Data Block Start

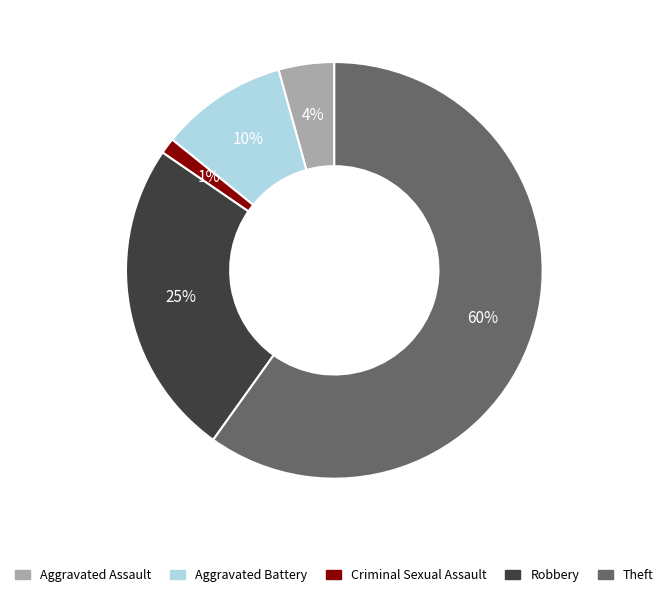

To the nearest percent, what portion does Aggravated Assault represent?

4%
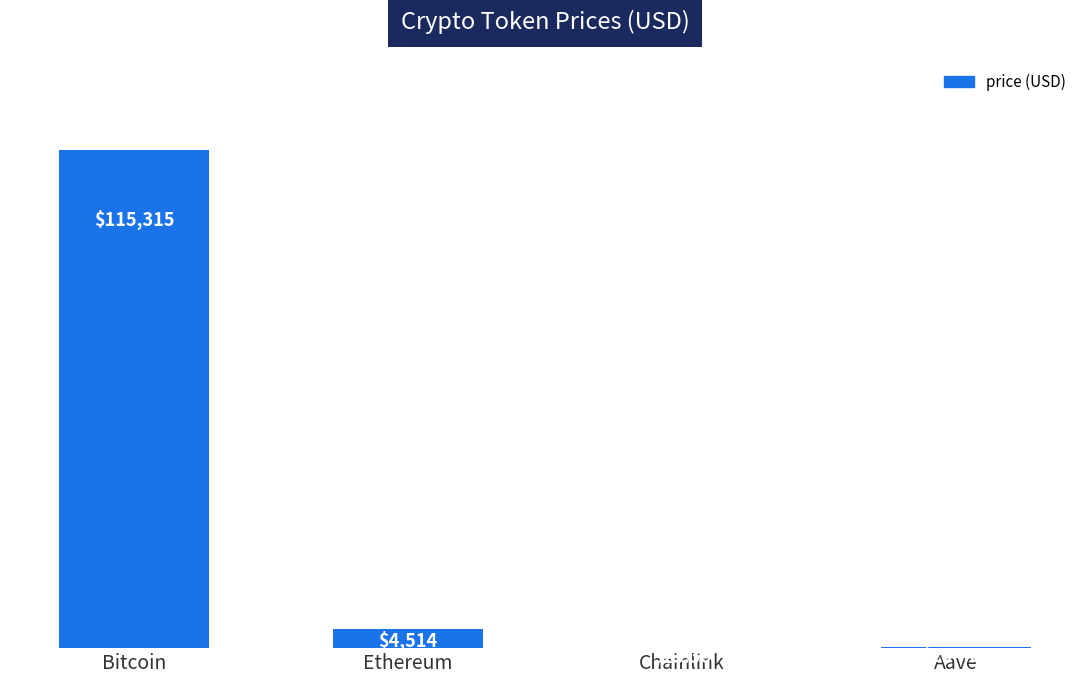

Which has a higher value, Aave or Chainlink?

Aave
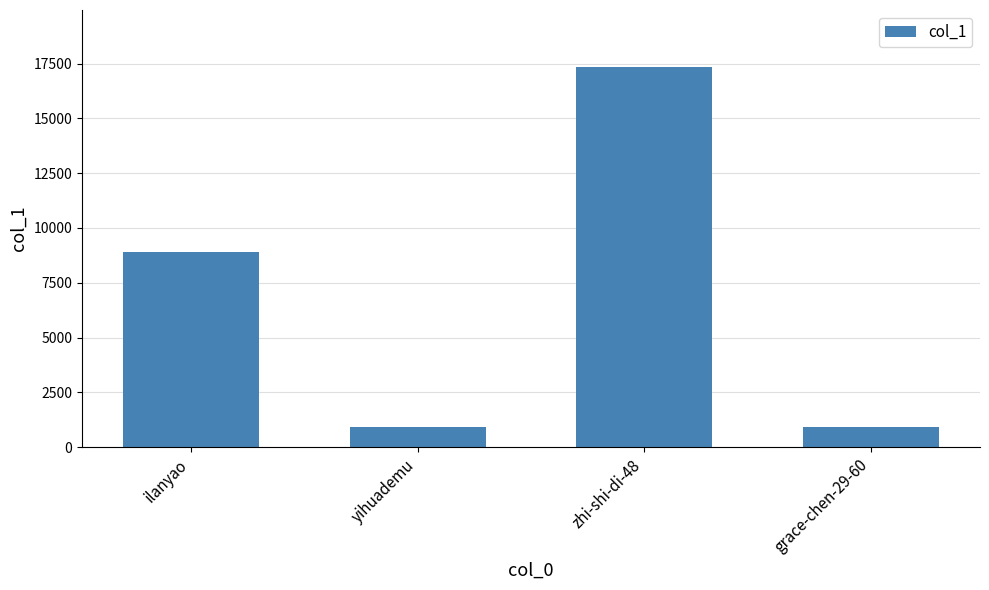

What is the difference between the second highest and second lowest values?

7955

Data Block End

● Problem description
Reproduce the whole listing with "higher" changed to "greater" and everything else left as it is. Omit the pictures.

● Reply
To the nearest percent, what portion does Aggravated Assault represent?

4%

Which has a greater value, Aave or Chainlink?

Aave

What is the difference between the second highest and second lowest values?

7955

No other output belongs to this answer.